Word for word, restate all of the records.
Segment Start: LISTED RECORDS
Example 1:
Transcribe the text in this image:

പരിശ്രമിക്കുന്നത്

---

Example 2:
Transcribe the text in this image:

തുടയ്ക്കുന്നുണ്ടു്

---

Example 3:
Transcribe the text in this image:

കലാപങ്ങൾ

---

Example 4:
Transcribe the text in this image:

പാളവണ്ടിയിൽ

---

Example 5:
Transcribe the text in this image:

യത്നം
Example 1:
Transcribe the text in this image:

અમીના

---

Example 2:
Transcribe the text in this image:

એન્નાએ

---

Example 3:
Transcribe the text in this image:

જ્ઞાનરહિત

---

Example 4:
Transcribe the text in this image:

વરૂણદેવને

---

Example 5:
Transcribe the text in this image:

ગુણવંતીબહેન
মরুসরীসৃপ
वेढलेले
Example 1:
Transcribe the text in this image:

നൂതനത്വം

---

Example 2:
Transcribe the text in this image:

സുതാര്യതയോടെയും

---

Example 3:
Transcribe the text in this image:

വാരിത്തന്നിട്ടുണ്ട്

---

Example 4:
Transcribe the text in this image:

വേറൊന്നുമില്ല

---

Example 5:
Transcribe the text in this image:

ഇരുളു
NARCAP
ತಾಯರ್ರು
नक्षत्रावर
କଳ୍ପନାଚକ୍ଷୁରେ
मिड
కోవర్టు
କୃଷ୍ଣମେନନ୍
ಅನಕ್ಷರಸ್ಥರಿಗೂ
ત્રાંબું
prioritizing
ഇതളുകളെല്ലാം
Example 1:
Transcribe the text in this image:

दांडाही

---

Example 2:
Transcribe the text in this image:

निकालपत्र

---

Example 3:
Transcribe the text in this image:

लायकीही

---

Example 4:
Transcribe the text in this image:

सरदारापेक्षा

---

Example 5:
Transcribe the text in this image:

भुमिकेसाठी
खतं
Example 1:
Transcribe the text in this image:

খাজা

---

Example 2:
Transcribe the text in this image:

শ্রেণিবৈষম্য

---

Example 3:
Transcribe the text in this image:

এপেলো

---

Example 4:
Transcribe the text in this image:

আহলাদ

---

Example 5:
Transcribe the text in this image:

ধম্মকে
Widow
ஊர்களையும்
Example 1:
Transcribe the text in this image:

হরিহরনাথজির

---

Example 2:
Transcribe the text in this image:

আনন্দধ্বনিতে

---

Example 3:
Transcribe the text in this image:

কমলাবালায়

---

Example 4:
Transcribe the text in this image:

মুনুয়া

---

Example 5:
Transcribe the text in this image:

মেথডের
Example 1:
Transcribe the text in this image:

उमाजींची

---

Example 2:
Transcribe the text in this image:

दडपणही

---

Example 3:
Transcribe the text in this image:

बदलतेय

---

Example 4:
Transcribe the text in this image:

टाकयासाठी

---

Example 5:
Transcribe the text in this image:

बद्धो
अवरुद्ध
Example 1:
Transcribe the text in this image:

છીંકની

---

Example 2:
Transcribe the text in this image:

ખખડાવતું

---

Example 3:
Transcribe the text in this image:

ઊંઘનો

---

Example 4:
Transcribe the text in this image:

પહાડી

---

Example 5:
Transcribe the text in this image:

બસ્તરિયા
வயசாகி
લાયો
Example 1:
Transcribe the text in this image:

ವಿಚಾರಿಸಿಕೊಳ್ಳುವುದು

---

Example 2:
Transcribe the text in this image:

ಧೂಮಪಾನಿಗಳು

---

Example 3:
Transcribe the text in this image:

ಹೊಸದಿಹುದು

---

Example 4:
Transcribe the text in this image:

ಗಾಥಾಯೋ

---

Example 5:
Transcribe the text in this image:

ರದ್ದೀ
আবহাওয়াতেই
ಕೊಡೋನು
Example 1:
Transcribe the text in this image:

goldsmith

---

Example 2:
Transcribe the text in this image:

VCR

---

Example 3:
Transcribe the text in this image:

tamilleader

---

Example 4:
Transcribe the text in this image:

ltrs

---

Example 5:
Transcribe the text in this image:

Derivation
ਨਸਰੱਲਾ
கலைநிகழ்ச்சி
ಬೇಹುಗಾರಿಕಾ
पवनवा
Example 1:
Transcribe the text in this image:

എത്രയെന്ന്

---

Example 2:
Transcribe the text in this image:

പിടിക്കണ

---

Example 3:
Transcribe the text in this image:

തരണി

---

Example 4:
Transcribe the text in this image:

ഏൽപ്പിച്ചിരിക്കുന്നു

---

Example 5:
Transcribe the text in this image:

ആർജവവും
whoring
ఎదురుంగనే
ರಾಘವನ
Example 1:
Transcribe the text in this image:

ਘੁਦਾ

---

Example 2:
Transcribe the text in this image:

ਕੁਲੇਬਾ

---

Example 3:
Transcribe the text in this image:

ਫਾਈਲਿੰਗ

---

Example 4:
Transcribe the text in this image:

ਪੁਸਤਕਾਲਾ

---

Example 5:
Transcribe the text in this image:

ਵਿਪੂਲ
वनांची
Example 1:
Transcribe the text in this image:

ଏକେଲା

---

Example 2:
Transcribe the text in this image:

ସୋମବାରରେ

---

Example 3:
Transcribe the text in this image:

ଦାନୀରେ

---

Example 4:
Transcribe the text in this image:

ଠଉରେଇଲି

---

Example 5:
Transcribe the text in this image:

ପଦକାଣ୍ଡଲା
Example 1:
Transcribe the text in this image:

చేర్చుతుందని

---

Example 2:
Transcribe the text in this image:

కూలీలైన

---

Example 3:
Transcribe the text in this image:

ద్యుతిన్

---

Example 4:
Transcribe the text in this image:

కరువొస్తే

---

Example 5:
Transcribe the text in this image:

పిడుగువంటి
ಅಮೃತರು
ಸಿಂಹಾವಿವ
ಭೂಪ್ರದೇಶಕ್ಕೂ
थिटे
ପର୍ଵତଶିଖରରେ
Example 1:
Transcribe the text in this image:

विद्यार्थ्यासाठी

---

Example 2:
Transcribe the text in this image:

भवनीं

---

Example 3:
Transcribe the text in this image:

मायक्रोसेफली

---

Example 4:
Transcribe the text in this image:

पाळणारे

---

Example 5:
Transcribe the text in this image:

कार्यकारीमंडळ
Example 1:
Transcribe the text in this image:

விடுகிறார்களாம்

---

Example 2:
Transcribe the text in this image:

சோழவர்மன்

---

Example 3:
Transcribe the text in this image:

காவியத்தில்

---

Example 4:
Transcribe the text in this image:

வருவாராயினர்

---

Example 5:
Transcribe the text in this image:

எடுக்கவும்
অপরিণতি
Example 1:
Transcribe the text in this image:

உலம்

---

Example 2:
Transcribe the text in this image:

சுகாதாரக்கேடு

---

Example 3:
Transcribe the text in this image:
Segment End: LISTED RECORDS
• [ANSWER BELOW]:
Example 1:
Transcribe the text in this image:

പരിശ്രമിക്കുന്നത്

---

Example 2:
Transcribe the text in this image:

തുടയ്ക്കുന്നുണ്ടു്

---

Example 3:
Transcribe the text in this image:

കലാപങ്ങൾ

---

Example 4:
Transcribe the text in this image:

പാളവണ്ടിയിൽ

---

Example 5:
Transcribe the text in this image:

യത്നം
Example 1:
Transcribe the text in this image:

અમીના

---

Example 2:
Transcribe the text in this image:

એન્નાએ

---

Example 3:
Transcribe the text in this image:

જ્ઞાનરહિત

---

Example 4:
Transcribe the text in this image:

વરૂણદેવને

---

Example 5:
Transcribe the text in this image:

ગુણવંતીબહેન
মরুসরীসৃপ
वेढलेले
Example 1:
Transcribe the text in this image:

നൂതനത്വം

---

Example 2:
Transcribe the text in this image:

സുതാര്യതയോടെയും

---

Example 3:
Transcribe the text in this image:

വാരിത്തന്നിട്ടുണ്ട്

---

Example 4:
Transcribe the text in this image:

വേറൊന്നുമില്ല

---

Example 5:
Transcribe the text in this image:

ഇരുളു
NARCAP
ತಾಯರ್ರು
नक्षत्रावर
କଳ୍ପନାଚକ୍ଷୁରେ
मिड
కోవర్టు
କୃଷ୍ଣମେନନ୍
ಅನಕ್ಷರಸ್ಥರಿಗೂ
ત્રાંબું
prioritizing
ഇതളുകളെല്ലാം
Example 1:
Transcribe the text in this image:

दांडाही

---

Example 2:
Transcribe the text in this image:

निकालपत्र

---

Example 3:
Transcribe the text in this image:

लायकीही

---

Example 4:
Transcribe the text in this image:

सरदारापेक्षा

---

Example 5:
Transcribe the text in this image:

भुमिकेसाठी
खतं
Example 1:
Transcribe the text in this image:

খাজা

---

Example 2:
Transcribe the text in this image:

শ্রেণিবৈষম্য

---

Example 3:
Transcribe the text in this image:

এপেলো

---

Example 4:
Transcribe the text in this image:

আহলাদ

---

Example 5:
Transcribe the text in this image:

ধম্মকে
Widow
ஊர்களையும்
Example 1:
Transcribe the text in this image:

হরিহরনাথজির

---

Example 2:
Transcribe the text in this image:

আনন্দধ্বনিতে

---

Example 3:
Transcribe the text in this image:

কমলাবালায়

---

Example 4:
Transcribe the text in this image:

মুনুয়া

---

Example 5:
Transcribe the text in this image:

মেথডের
Example 1:
Transcribe the text in this image:

उमाजींची

---

Example 2:
Transcribe the text in this image:

दडपणही

---

Example 3:
Transcribe the text in this image:

बदलतेय

---

Example 4:
Transcribe the text in this image:

टाकयासाठी

---

Example 5:
Transcribe the text in this image:

बद्धो
अवरुद्ध
Example 1:
Transcribe the text in this image:

છીંકની

---

Example 2:
Transcribe the text in this image:

ખખડાવતું

---

Example 3:
Transcribe the text in this image:

ઊંઘનો

---

Example 4:
Transcribe the text in this image:

પહાડી

---

Example 5:
Transcribe the text in this image:

બસ્તરિયા
வயசாகி
લાયો
Example 1:
Transcribe the text in this image:

ವಿಚಾರಿಸಿಕೊಳ್ಳುವುದು

---

Example 2:
Transcribe the text in this image:

ಧೂಮಪಾನಿಗಳು

---

Example 3:
Transcribe the text in this image:

ಹೊಸದಿಹುದು

---

Example 4:
Transcribe the text in this image:

ಗಾಥಾಯೋ

---

Example 5:
Transcribe the text in this image:

ರದ್ದೀ
আবহাওয়াতেই
ಕೊಡೋನು
Example 1:
Transcribe the text in this image:

goldsmith

---

Example 2:
Transcribe the text in this image:

VCR

---

Example 3:
Transcribe the text in this image:

tamilleader

---

Example 4:
Transcribe the text in this image:

ltrs

---

Example 5:
Transcribe the text in this image:

Derivation
ਨਸਰੱਲਾ
கலைநிகழ்ச்சி
ಬೇಹುಗಾರಿಕಾ
पवनवा
Example 1:
Transcribe the text in this image:

എത്രയെന്ന്

---

Example 2:
Transcribe the text in this image:

പിടിക്കണ

---

Example 3:
Transcribe the text in this image:

തരണി

---

Example 4:
Transcribe the text in this image:

ഏൽപ്പിച്ചിരിക്കുന്നു

---

Example 5:
Transcribe the text in this image:

ആർജവവും
whoring
ఎదురుంగనే
ರಾಘವನ
Example 1:
Transcribe the text in this image:

ਘੁਦਾ

---

Example 2:
Transcribe the text in this image:

ਕੁਲੇਬਾ

---

Example 3:
Transcribe the text in this image:

ਫਾਈਲਿੰਗ

---

Example 4:
Transcribe the text in this image:

ਪੁਸਤਕਾਲਾ

---

Example 5:
Transcribe the text in this image:

ਵਿਪੂਲ
वनांची
Example 1:
Transcribe the text in this image:

ଏକେଲା

---

Example 2:
Transcribe the text in this image:

ସୋମବାରରେ

---

Example 3:
Transcribe the text in this image:

ଦାନୀରେ

---

Example 4:
Transcribe the text in this image:

ଠଉରେଇଲି

---

Example 5:
Transcribe the text in this image:

ପଦକାଣ୍ଡଲା
Example 1:
Transcribe the text in this image:

చేర్చుతుందని

---

Example 2:
Transcribe the text in this image:

కూలీలైన

---

Example 3:
Transcribe the text in this image:

ద్యుతిన్

---

Example 4:
Transcribe the text in this image:

కరువొస్తే

---

Example 5:
Transcribe the text in this image:

పిడుగువంటి
ಅಮೃತರು
ಸಿಂಹಾವಿವ
ಭೂಪ್ರದೇಶಕ್ಕೂ
थिटे
ପର୍ଵତଶିଖରରେ
Example 1:
Transcribe the text in this image:

विद्यार्थ्यासाठी

---

Example 2:
Transcribe the text in this image:

भवनीं

---

Example 3:
Transcribe the text in this image:

मायक्रोसेफली

---

Example 4:
Transcribe the text in this image:

पाळणारे

---

Example 5:
Transcribe the text in this image:

कार्यकारीमंडळ
Example 1:
Transcribe the text in this image:

விடுகிறார்களாம்

---

Example 2:
Transcribe the text in this image:

சோழவர்மன்

---

Example 3:
Transcribe the text in this image:

காவியத்தில்

---

Example 4:
Transcribe the text in this image:

வருவாராயினர்

---

Example 5:
Transcribe the text in this image:

எடுக்கவும்
অপরিণতি
Example 1:
Transcribe the text in this image:

உலம்

---

Example 2:
Transcribe the text in this image:

சுகாதாரக்கேடு

---

Example 3:
Transcribe the text in this image:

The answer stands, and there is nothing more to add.